(Beginning of Text section)

Home prices surging in Brush ParkBuy Photo
Home prices surging in Brush Park (Photo: Martha Thierry Detroit Free Press)
It’s no secret that young millennials are flocking to the greater downtown area to rent apartments. Dan Gilbert, Quicken Loans founder and chair, told an audience recently that when Quicken moved its headquarters and operations downtown in 2010, fewer than 100 of its employees lived in the city of Detroit. Now, Gilbert said, about 3,100 live in the city.
The millennials are going mostly for the many new apartment units coming onto the market all over the greater downtown area. There are about 1,000 apartment units under construction in the greater downtown area, and many more in the planning stages.
But empty-nest baby boomers turn out to be the prime market for condominium purchases in places like Brush Park and for houses in historic districts such as Palmer Woods.
Consider Dan Burbulla and Laura Wood, a couple in their mid-50s whose two sons are finishing college. With an urge to downsize and find a more urban lifestyle, they’re selling their house in Rochester Hills and moving in to their new condo in the Willys Overland Lofts building near Willis and Cass in Midtown. They paid $330,000 for the one-bedroom unit with a balcony view overlooking downtown Detroit.

(End of Text section)

Aim of the exercise: In the article on Detroit housing, how much did Dan Burbulla and Laura Wood pay for their one-bedroom condo? Please answer in one sentence. Rely on the text alone, not on the lines.

(Beginning of Supplied data)

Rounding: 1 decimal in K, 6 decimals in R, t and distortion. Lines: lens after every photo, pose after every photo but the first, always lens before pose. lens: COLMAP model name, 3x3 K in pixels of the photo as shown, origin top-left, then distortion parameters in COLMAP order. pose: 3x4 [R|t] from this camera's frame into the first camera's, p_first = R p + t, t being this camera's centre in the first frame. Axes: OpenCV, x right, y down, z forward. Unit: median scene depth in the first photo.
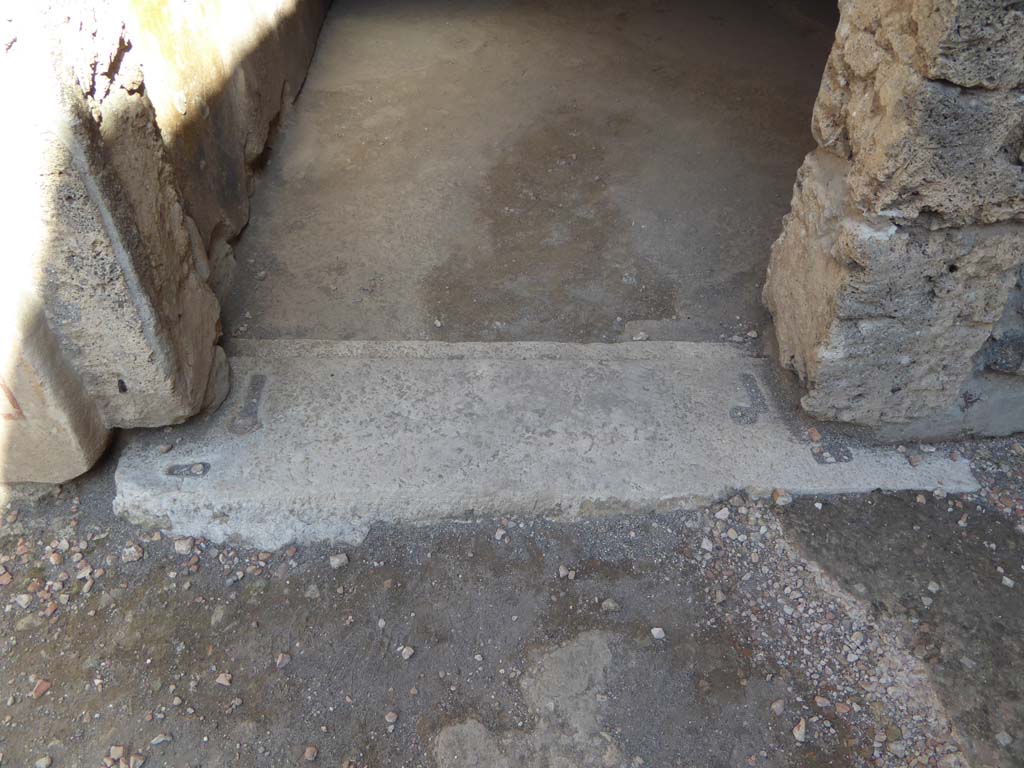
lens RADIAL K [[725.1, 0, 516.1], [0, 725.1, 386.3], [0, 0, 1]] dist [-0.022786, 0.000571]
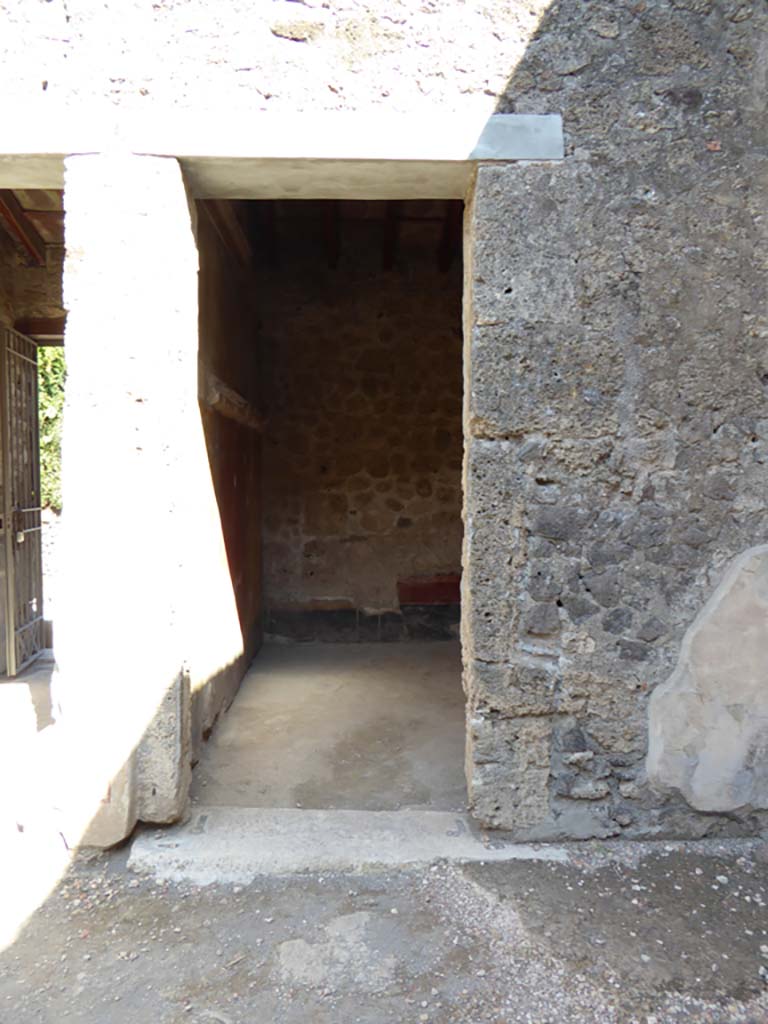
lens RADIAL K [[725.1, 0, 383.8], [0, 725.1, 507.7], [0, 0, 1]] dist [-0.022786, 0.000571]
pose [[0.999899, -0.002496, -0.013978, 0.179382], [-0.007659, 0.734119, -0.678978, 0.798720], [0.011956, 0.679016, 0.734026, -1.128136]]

(End of Supplied data)
(Beginning of Supplied data)

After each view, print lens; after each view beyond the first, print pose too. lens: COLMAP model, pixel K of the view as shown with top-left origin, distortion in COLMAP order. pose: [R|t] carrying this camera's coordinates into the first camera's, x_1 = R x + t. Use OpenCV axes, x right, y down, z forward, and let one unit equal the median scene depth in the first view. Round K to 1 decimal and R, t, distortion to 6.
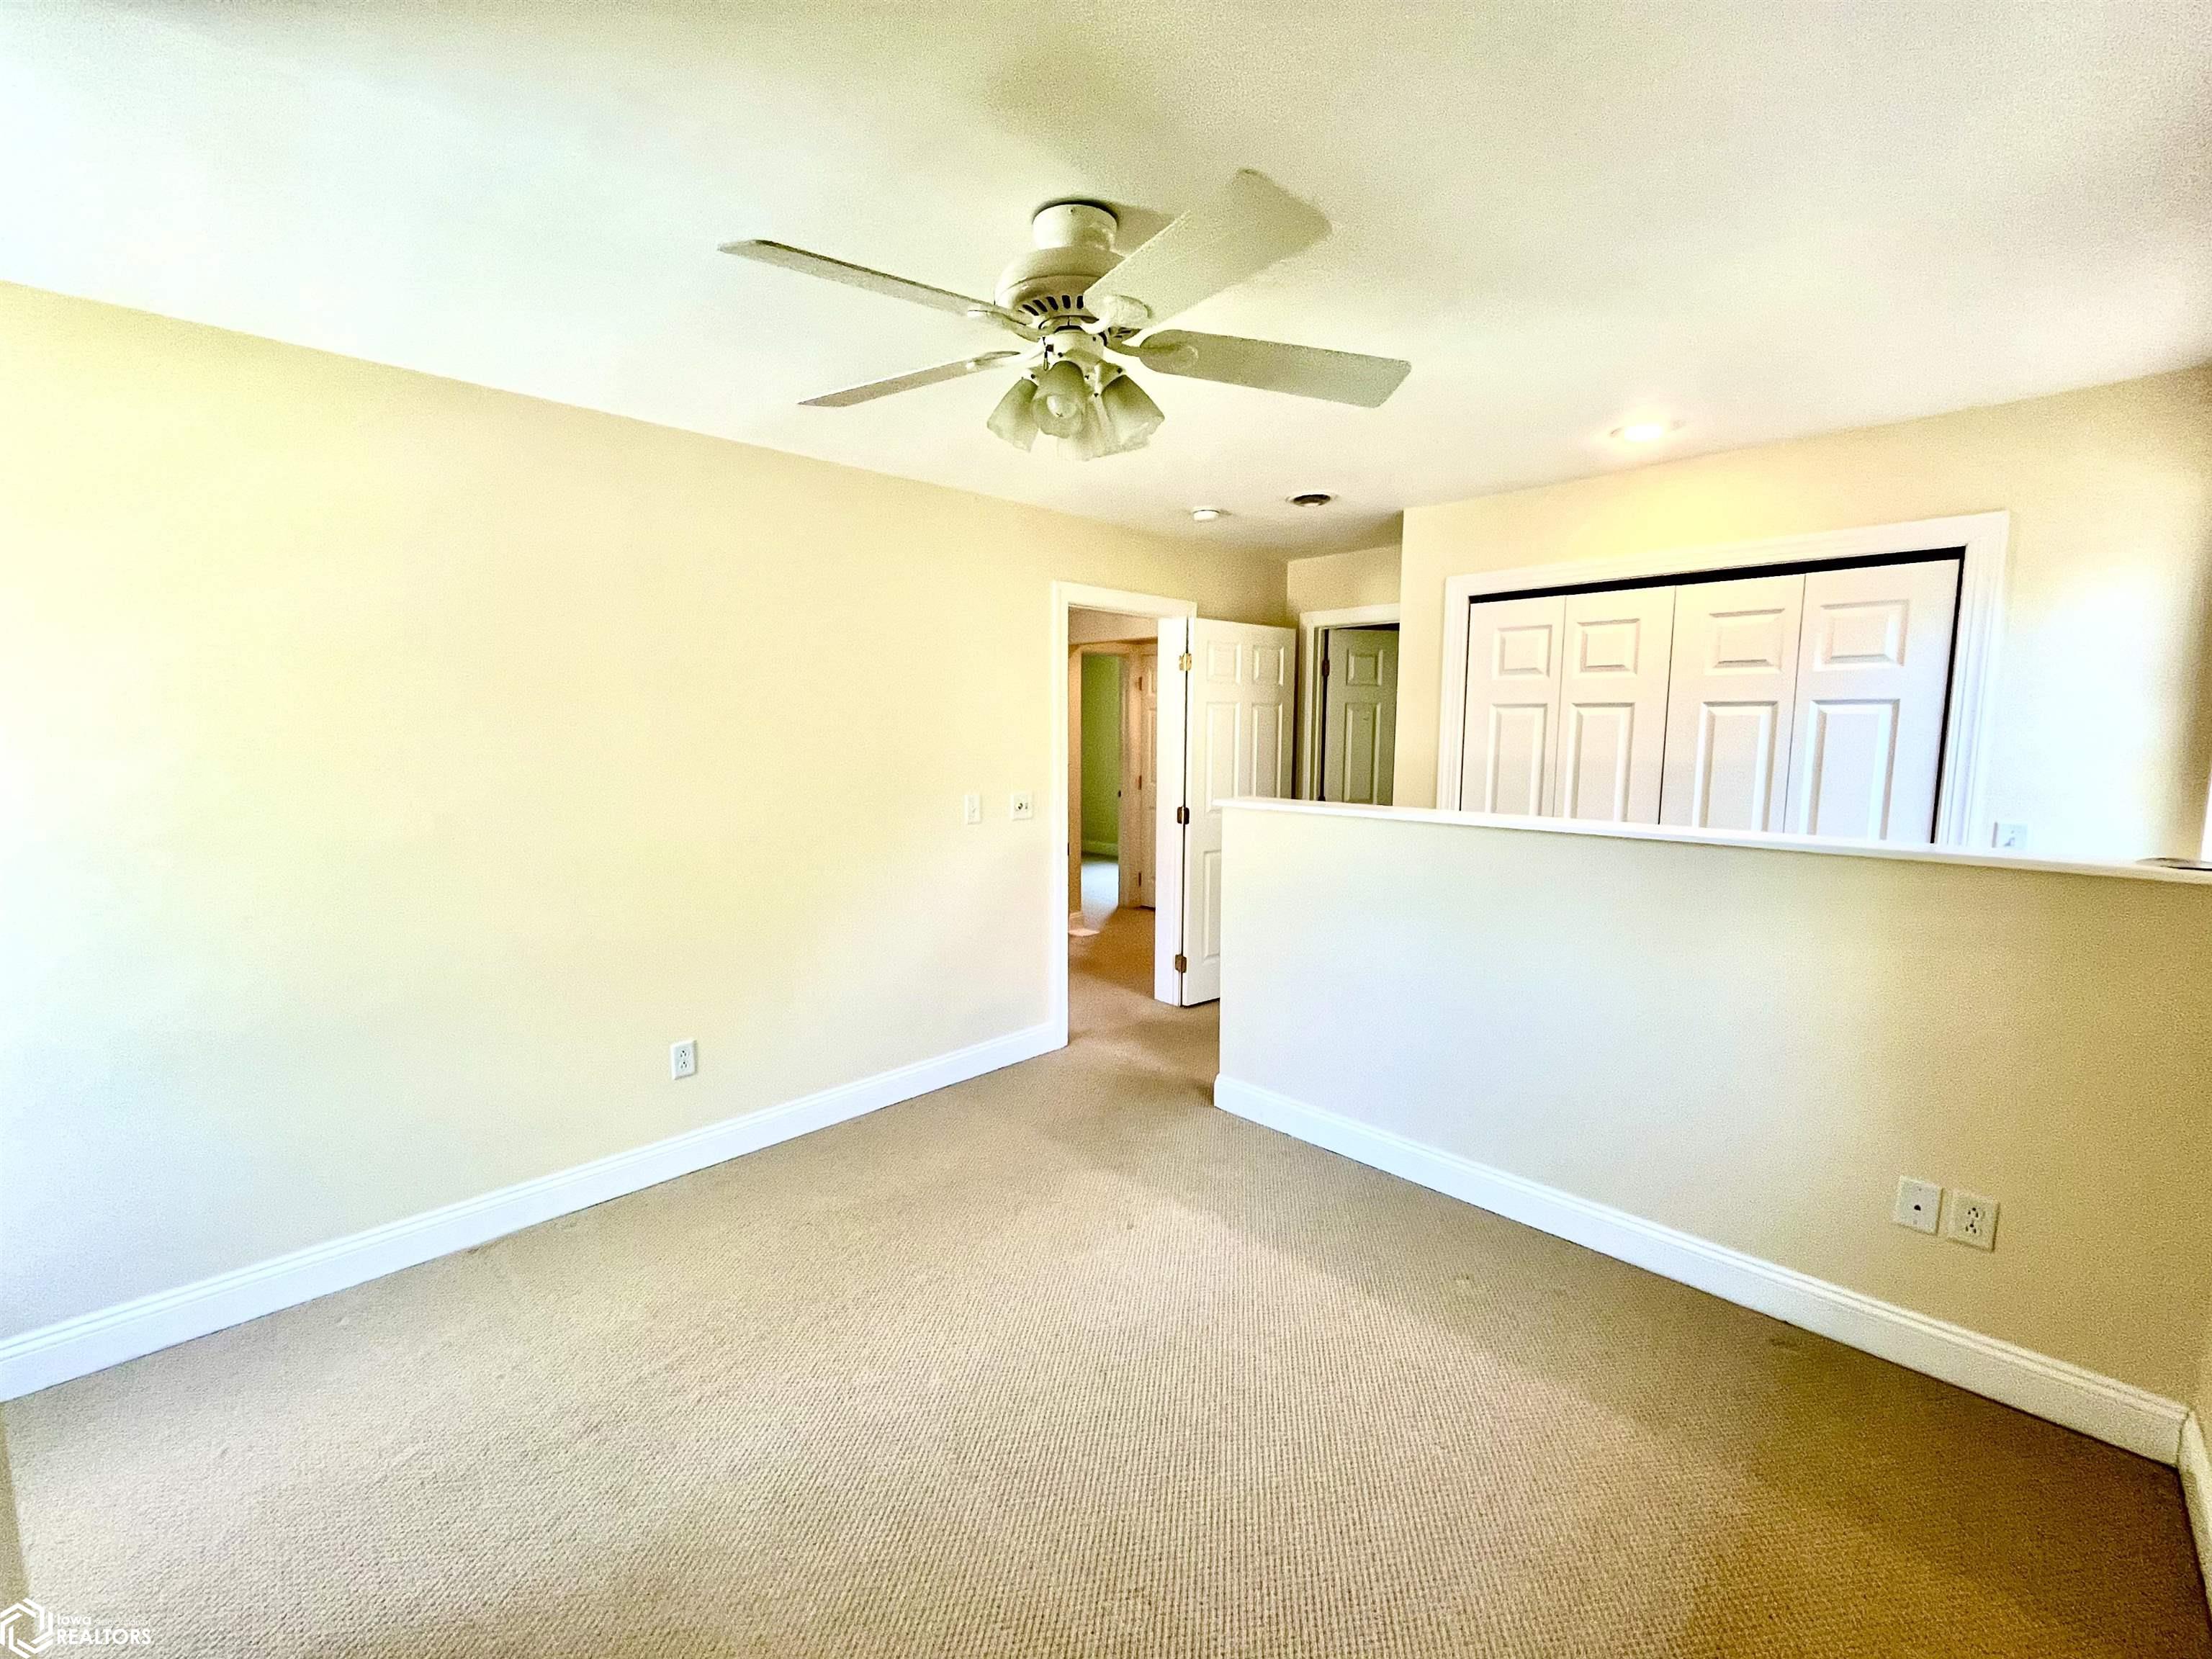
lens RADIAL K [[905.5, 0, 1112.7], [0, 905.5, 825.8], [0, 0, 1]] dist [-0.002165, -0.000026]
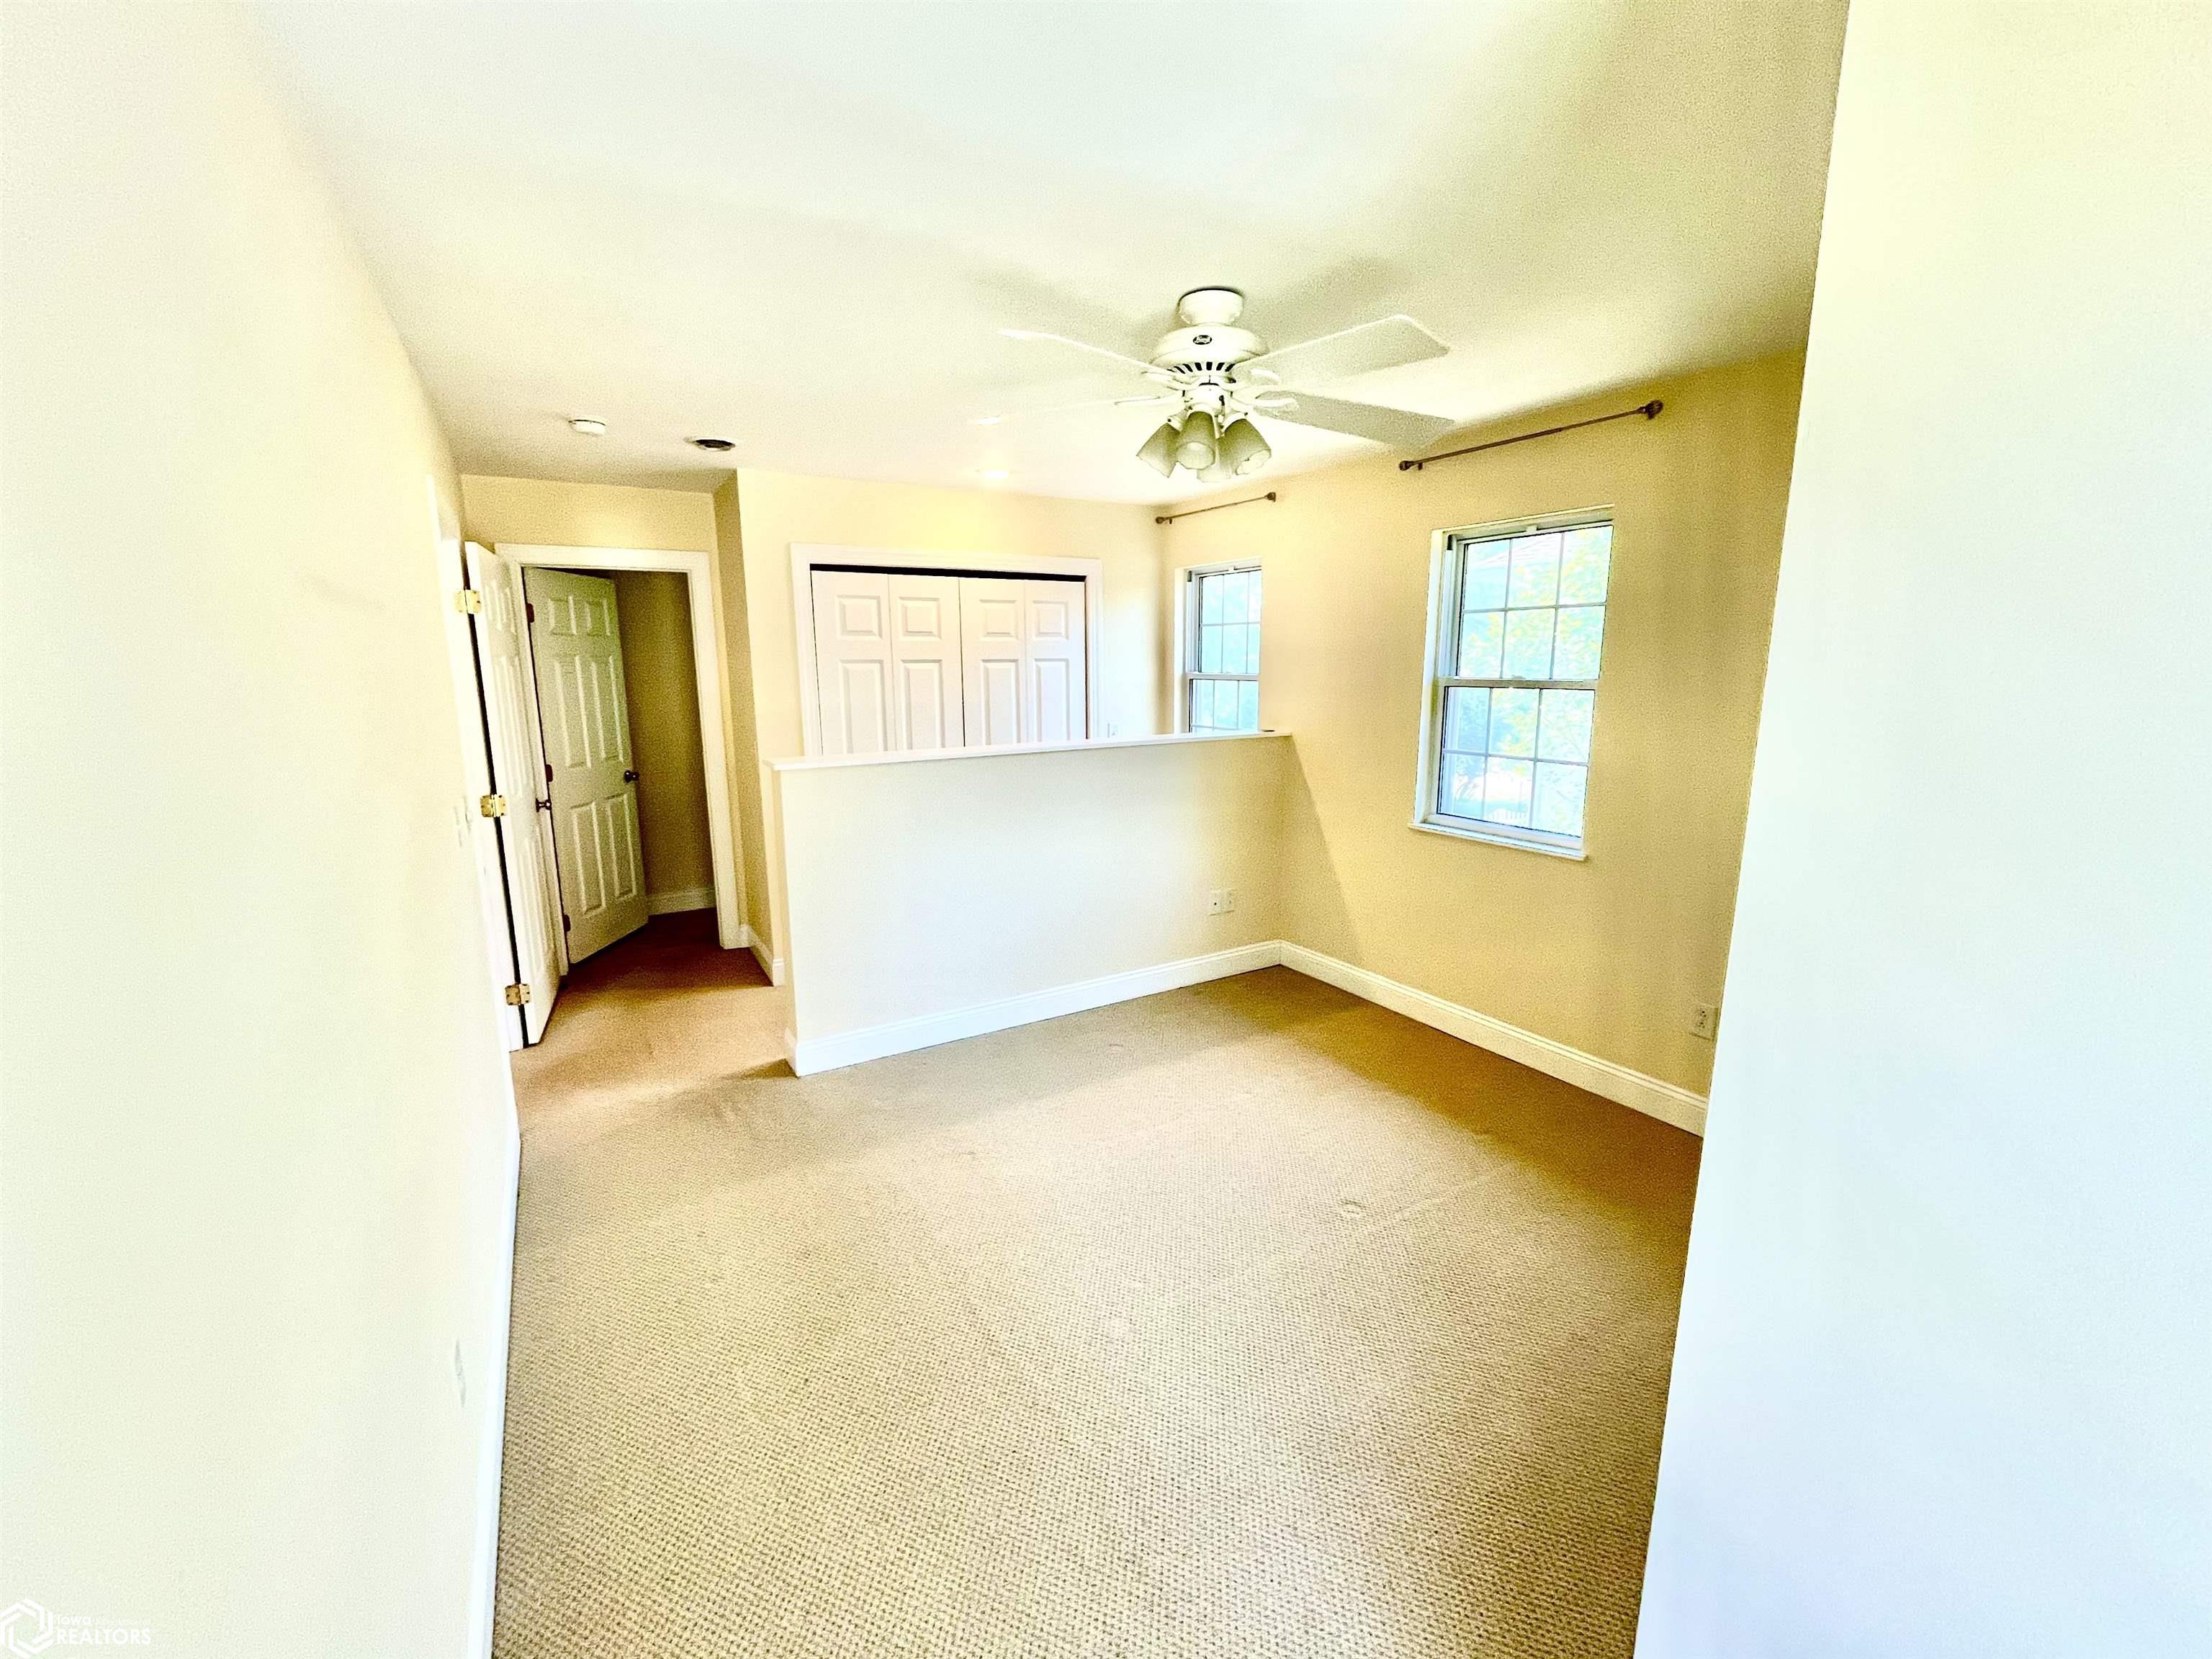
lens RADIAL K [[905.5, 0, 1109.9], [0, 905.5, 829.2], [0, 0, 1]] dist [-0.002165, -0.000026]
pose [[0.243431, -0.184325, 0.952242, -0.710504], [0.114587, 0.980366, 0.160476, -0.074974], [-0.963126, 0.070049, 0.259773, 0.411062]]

(End of Supplied data)

Task output: They paid $330,000 for the one-bedroom unit.